Lynn Castle Rose Colored Corner Light (Light In The Attic)
Coming across visually as a prototype Nancy Sinatra about to enter The Valley Of The Dolls, Lynn Castle in the 1960s was an entrancing and beguiling entity. Her debut album finally appears a few years shy of her turning eighty, and it is a tremendous affair, an index of splendid and unrealized possibilities, as stark as it is haunting.
Vocally she sounds like a female Leonard Cohen who's been listening to too much Nina Simone, whose smoke-laced croak she frequently echoes. Her look though uber-girlie doesn't match her sound, and simply serves to enhance the appeal of her beauty and big, big hair. Think Warhol's Candy Darling doing an arch Barbie doll look and you are nearly there. Add Jackie O shades and you have quite simply arrived.
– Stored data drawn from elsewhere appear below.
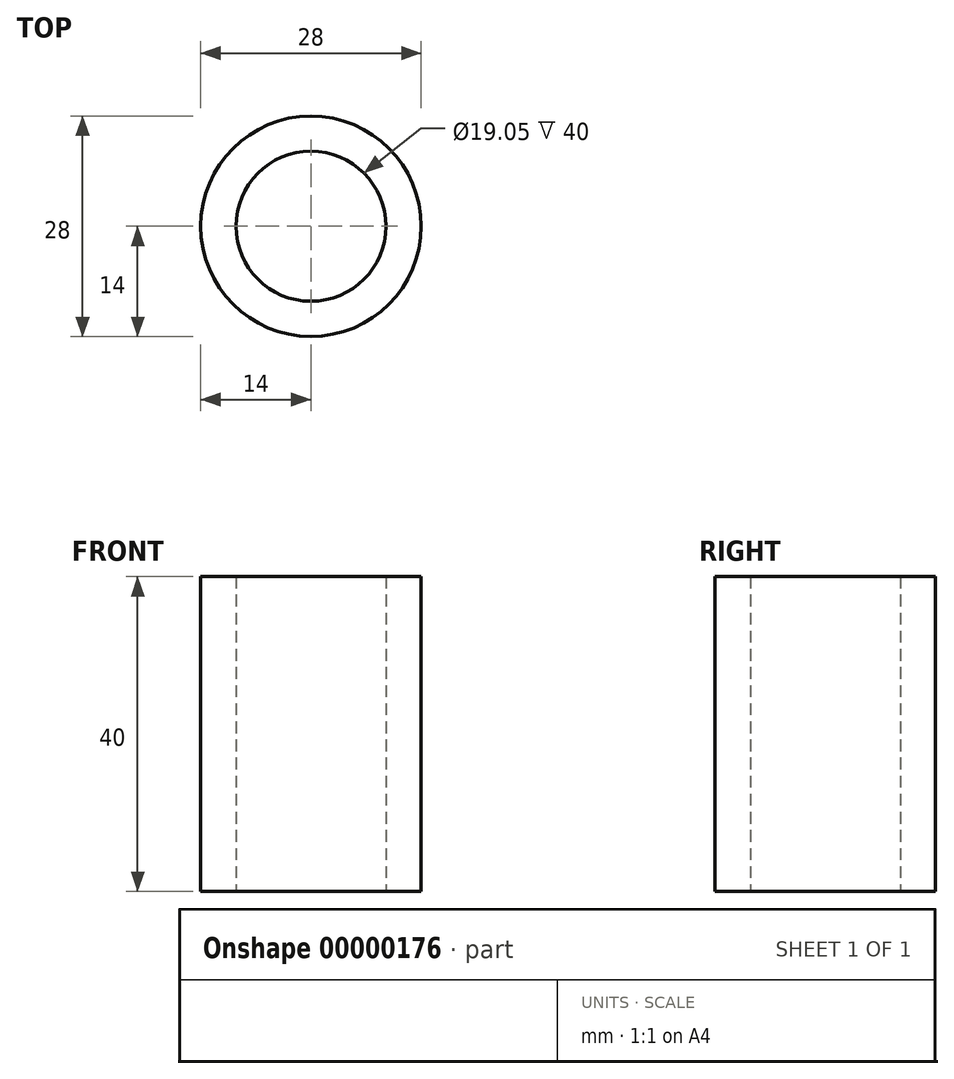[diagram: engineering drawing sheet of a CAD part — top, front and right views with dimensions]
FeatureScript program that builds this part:
annotation { "Feature Type Name" : "Feature", "Feature Type Description" : "" }
export const myFeature = defineFeature(function(context is Context, id is Id, definition is map)
    precondition{}
    {
        {
            var Q0;
            Q0=qCreatedBy(makeId("Top.planeOp"),FACE);
            var sketch = newSketch(context, id + "F0", { "sketchPlane" : qUnion([Q0])});
            skCircle(sketch, "E0", {"center": v(0, 0) * mm, "radius": 9.53 * mm});
            skCircle(sketch, "E1", {"center": v(0, 0) * mm, "radius": 14 * mm});
            skSolve(sketch);
        }
        {
            var Q0;
            Q0=makeQuery(id+"F0.imprint","IMPRINT",FACE,{"disambiguationData":[TD([[makeQuery(id+"F0.imprint","IMPRINT",EDGE,{"derivedFrom":sQuery(id+"F0.wireOp",EDGE,"E0")}),-1.0]])]});
            extrude(context, id + "F1", {"entities" : qUnion([Q0]), "depth" : 40 * mm});
        }
    });
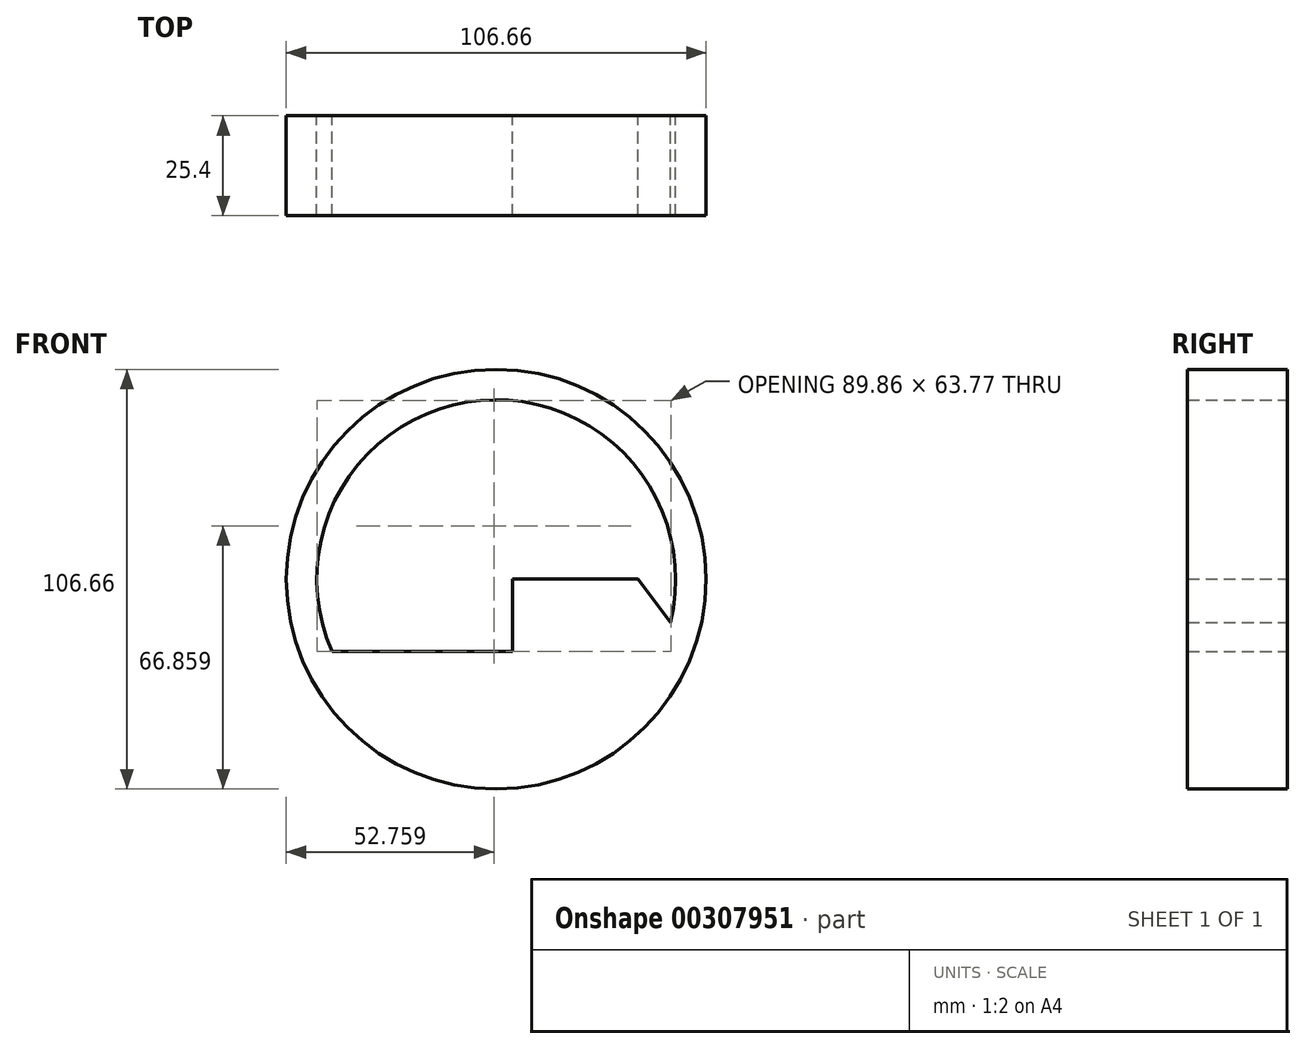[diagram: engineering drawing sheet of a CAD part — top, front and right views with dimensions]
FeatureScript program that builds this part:
annotation { "Feature Type Name" : "Feature", "Feature Type Description" : "" }
export const myFeature = defineFeature(function(context is Context, id is Id, definition is map)
    precondition{}
    {
        {
            var Q0;
            Q0=qCreatedBy(makeId("Front.planeOp"),FACE);
            var sketch = newSketch(context, id + "F0", { "sketchPlane" : qUnion([Q0])});
            skCircle(sketch, "E0", {"center": v(0, 0) * mm, "radius": 45.58 * mm});
            skLineSegment(sketch, "E1", {"start": v(4.14, -18.36) * mm, "end": v(4.14, 0) * mm});
            skLineSegment(sketch, "E2", {"start": v(4.14, 0) * mm, "end": v(36.09, 0) * mm});
            skLineSegment(sketch, "E3", {"start": v(36.09, 0) * mm, "end": v(44.25, -10.94) * mm});
            skLineSegment(sketch, "E4", {"start": v(4.14, -18.36) * mm, "end": v(-41.72, -18.36) * mm});
            skCircle(sketch, "E5", {"center": v(0, 0) * mm, "radius": 53.33 * mm});
            skSolve(sketch);
        }
        {
            var Q0;
            Q0 = qSketchRegion(id + "F0", true);
            var Q1;
            Q1=makeQuery(id+"F0.imprint","IMPRINT",FACE,{"disambiguationData":[TD([[makeQuery(id+"F0.imprint","IMPRINT",EDGE,{"derivedFrom":sQuery(id+"F0.wireOp",EDGE,"E1")}),-1.0]])]});
            extrude(context, id + "F1", {"entities" : qUnion([Q0, Q1]), "depth" : 25.4 * mm});
        }
    });
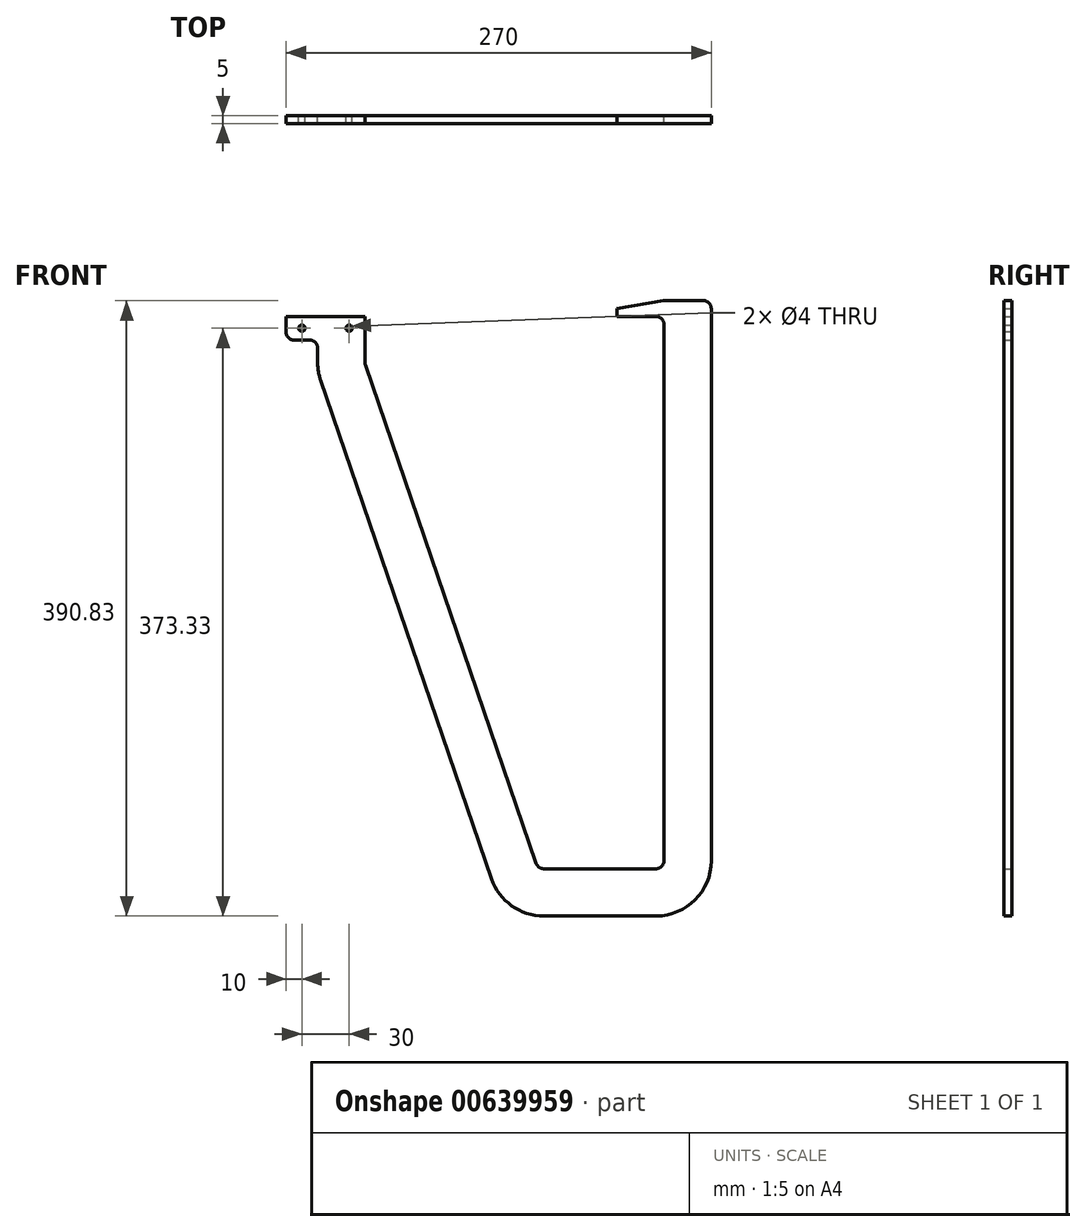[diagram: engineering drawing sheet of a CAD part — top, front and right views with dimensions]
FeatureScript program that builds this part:
annotation { "Feature Type Name" : "Feature", "Feature Type Description" : "" }
export const myFeature = defineFeature(function(context is Context, id is Id, definition is map)
    precondition{}
    {
        {
            var Q0;
            Q0=qCreatedBy(makeId("Front.planeOp"),FACE);
            var sketch = newSketch(context, id + "F0", { "sketchPlane" : qUnion([Q0])});
            skLineSegment(sketch, "E0", {"start": v(0, 0) * mm, "end": v(0, -350.83) * mm});
            skLineSegment(sketch, "E1", {"start": v(0, -350.83) * mm, "end": v(-80, -350.83) * mm});
            skLineSegment(sketch, "E2", {"start": v(-80, -350.83) * mm, "end": v(-190, -30) * mm});
            skLineSegment(sketch, "E3", {"start": v(-220, -35) * mm, "end": v(-101.43, -380.83) * mm});
            skLineSegment(sketch, "E4", {"start": v(-101.43, -380.83) * mm, "end": v(30, -380.83) * mm});
            skLineSegment(sketch, "E5", {"start": v(30, -380.83) * mm, "end": v(30, 10) * mm});
            skLineSegment(sketch, "E6", {"start": v(30, 10) * mm, "end": v(0, 10) * mm});
            skLineSegment(sketch, "E7", {"start": v(0, 10) * mm, "end": v(-30, 5) * mm});
            skLineSegment(sketch, "E8", {"start": v(-30, 5) * mm, "end": v(-30, 0) * mm});
            skLineSegment(sketch, "E9", {"start": v(-30, 0) * mm, "end": v(0, 0) * mm});
            skLineSegment(sketch, "E10", {"start": v(0, -350.83) * mm, "end": v(30, -350.83) * mm, "construction": true});
            skLineSegment(sketch, "E11", {"start": v(-80, -350.83) * mm, "end": v(-108.38, -360.56) * mm, "construction": true});
            skLineSegment(sketch, "E12", {"start": v(0, -350.83) * mm, "end": v(0, -380.83) * mm, "construction": true});
            skLineSegment(sketch, "E13", {"start": v(-190, -30) * mm, "end": v(-190, 0) * mm});
            skLineSegment(sketch, "E14", {"start": v(-190, 0) * mm, "end": v(-240, 0) * mm});
            skLineSegment(sketch, "E15", {"start": v(-240, 0) * mm, "end": v(-240, -15) * mm});
            skLineSegment(sketch, "E16", {"start": v(-240, -15) * mm, "end": v(-220, -15) * mm});
            skLineSegment(sketch, "E17", {"start": v(-220, -15) * mm, "end": v(-220, -35) * mm});
            skLineSegment(sketch, "E18", {"start": v(-220, -15) * mm, "end": v(-190, -15) * mm, "construction": true});
            skSolve(sketch);
        }
        {
            var Q0;
            Q0 = qSketchRegion(id + "F0", true);
            extrude(context, id + "F1", {"entities" : qUnion([Q0]), "depth" : 5 * mm, "offsetDistance" : 25 * mm, "symmetric" : true});
        }
        {
            var Q0;
            Q0=makeQuery(id+"F1.opExtrude","SWEPT_EDGE",EDGE,{"disambiguationData":[OSD([sQuery(id+"F0.wireOp",EDGE,"E15"),sQuery(id+"F0.wireOp",EDGE,"E16")])]});
            var Q1;
            Q1=makeQuery(id+"F1.opExtrude","SWEPT_EDGE",EDGE,{"disambiguationData":[OSD([sQuery(id+"F0.wireOp",EDGE,"E16"),sQuery(id+"F0.wireOp",EDGE,"E17")])]});
            var Q2;
            Q2=makeQuery(id+"F1.opExtrude","SWEPT_EDGE",EDGE,{"disambiguationData":[OSD([sQuery(id+"F0.wireOp",EDGE,"E5"),sQuery(id+"F0.wireOp",EDGE,"E6")])]});
            var Q3;
            Q3=makeQuery(id+"F1.opExtrude","SWEPT_EDGE",EDGE,{"disambiguationData":[OSD([sQuery(id+"F0.wireOp",EDGE,"E6"),sQuery(id+"F0.wireOp",EDGE,"E7")])]});
            var Q4;
            Q4=makeQuery(id+"F1.opExtrude","SWEPT_EDGE",EDGE,{"disambiguationData":[OSD([sQuery(id+"F0.wireOp",EDGE,"E0"),sQuery(id+"F0.wireOp",EDGE,"E9")])]});
            var Q5;
            Q5=makeQuery(id+"F1.opExtrude","SWEPT_EDGE",EDGE,{"disambiguationData":[OSD([sQuery(id+"F0.wireOp",EDGE,"E0"),sQuery(id+"F0.wireOp",EDGE,"E1")])]});
            var Q6;
            Q6=makeQuery(id+"F1.opExtrude","SWEPT_EDGE",EDGE,{"disambiguationData":[OSD([sQuery(id+"F0.wireOp",EDGE,"E1"),sQuery(id+"F0.wireOp",EDGE,"E2")])]});
            var Q7;
            Q7=makeQuery(id+"F1.opExtrude","SWEPT_EDGE",EDGE,{"disambiguationData":[OSD([sQuery(id+"F0.wireOp",EDGE,"E2"),sQuery(id+"F0.wireOp",EDGE,"E13")])]});
            fillet(context, id + "F2", {"entities" : qUnion([Q0, Q1, Q2, Q3, Q4, Q5, Q6, Q7]), "radius" : 5 * mm, "tangentPropagation" : true, "allowEdgeOverflow" : false});
        }
        {
            var Q0;
            Q0=makeQuery(id+"F1.opExtrude","SWEPT_EDGE",EDGE,{"disambiguationData":[OSD([sQuery(id+"F0.wireOp",EDGE,"E3"),sQuery(id+"F0.wireOp",EDGE,"E17")])]});
            var Q1;
            Q1=makeQuery(id+"F1.opExtrude","SWEPT_EDGE",EDGE,{"disambiguationData":[OSD([sQuery(id+"F0.wireOp",EDGE,"E3"),sQuery(id+"F0.wireOp",EDGE,"E4")])]});
            var Q2;
            Q2=makeQuery(id+"F1.opExtrude","SWEPT_EDGE",EDGE,{"disambiguationData":[OSD([sQuery(id+"F0.wireOp",EDGE,"E4"),sQuery(id+"F0.wireOp",EDGE,"E5")])]});
            fillet(context, id + "F3", {"entities" : qUnion([Q0, Q1, Q2]), "radius" : 35 * mm, "tangentPropagation" : true, "allowEdgeOverflow" : false});
        }
        {
            var Q0;
            Q0=qCreatedBy(makeId("Front.planeOp"),FACE);
            var sketch = newSketch(context, id + "F4", { "sketchPlane" : qUnion([Q0])});
            skCircle(sketch, "E19", {"center": v(-230, -7.5) * mm, "radius": 2 * mm});
            skCircle(sketch, "E20", {"center": v(-200, -7.5) * mm, "radius": 2 * mm});
            skLineSegment(sketch, "E21.bottom", {"start": v(-190, -15) * mm, "end": v(-240, -15) * mm, "construction": true});
            skLineSegment(sketch, "E21.top", {"start": v(-190, 0) * mm, "end": v(-240, 0) * mm, "construction": true});
            skLineSegment(sketch, "E21.left", {"start": v(-190, -15) * mm, "end": v(-190, 0) * mm, "construction": true});
            skLineSegment(sketch, "E21.right", {"start": v(-240, -15) * mm, "end": v(-240, 0) * mm, "construction": true});
            skPoint(sketch, "E21.middle", {"position": v(-215, -7.5) * mm});
            skLineSegment(sketch, "E22", {"start": v(-230, -7.5) * mm, "end": v(-200, -7.5) * mm, "construction": true});
            skSolve(sketch);
        }
        {
            var Q0;
            Q0 = qSketchRegion(id + "F4", true);
            extrude(context, id + "F5", {"entities" : qUnion([Q0]), "operationType" : NewBodyOperationType.REMOVE, "endBound" : BoundingType.UP_TO_NEXT, "depth" : 25 * mm, "offsetDistance" : 25 * mm, "hasSecondDirection" : true, "secondDirectionBound" : BoundingType.UP_TO_NEXT, "secondDirectionOppositeDirection" : true, "secondDirectionDepth" : 25 * mm});
        }
    });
Her sole single 'The Lady Barber' is a wonderful piece of autobiographical garage psych that has long found favour amongst collectors of the quality obscura. Produced by Lee Hazlewood and released on his record label in 1967, she sassies her way through the song with a Mae West-like intonation. It isn't camp as such, but it has real energy and verve, and is sexy, slinky and decidedly fresh 'n' fruity.
Quite why this tremendous talent has lain in the doldrums isn't much of a mystery alas. Mss Castle was a bundle of beauty and a whole host of anxiety. Creatively driven but desperately insecure her story is one of subtle self-sabotage, and bad luck. She was indeed a lady barber, at a time when men began growing their hair long, and adept at styling them in the new fashion that most barbers simply couldn't achieve, became a minor legend on the Sunset Strip. In 1967 she was declared 'Shapely Blonde In Blue Jeans Popular Barber In Hollywood' by the Washington Post. Her clients included The Byrds, Del Shannon, Stephen Stills & Sonny & Cher, and she even had a song of hers "Kicking Stones" recorded by The Monkees, whose manes she also tended. Sadly it didn't appear till over twenty years later when it was featured on a rarities collection of theirs.
Lynn Castle rubbed shoulders with everyone. She became friends with a pre-success Phil Spector, managed to sell a song she'd written as a teenager to The Spinners, and when she met Lee Hazlewood her future seemed both bright and secure. She literally wrote her songs in the closet when her kids were in bed, but her shyness limited her ability to present them properly. She was also befriended by Jack Nitzsche who got her talked into recording a demo of twenty songs, ten of which make up the body of this album. It makes the listener long to hear the rest, and when the songs, unadorned, and un-arranged slip by, you can imagine strings, a baroque Fred Neil meets Tim Buckley affair. When Lee Hazlewood moved to Sweden, Lynn Castle's brief ascendency dipped and was quickly forgotten. Like a faithful wine maker though, she continued to write and record demos but her day in the spotlight was gone for half a century, and she retreated to her rose colored corner.
Yet this sublime talent had a strangely intuitive belief in her own abilities, and the longevity of her canon. She admits with chilling accuracy. When I was young, making music in the 60's, I had this strange thought that one day I would be this old woman, and young people would come and find me and tell me that my music meant something to them'. That moment has finally arrived, and is much deserved. A reward to the listener who is finally allowed to hear to her songs, and a blessing to their creator who knew of their value all along. Finally her secret is being shared, and rightly so. Subtle, honest and raw Lynn Castle is more than a mere curio, she is the genuine article, but then she always knew that all along, and time has finally and fortunately caught up us with her.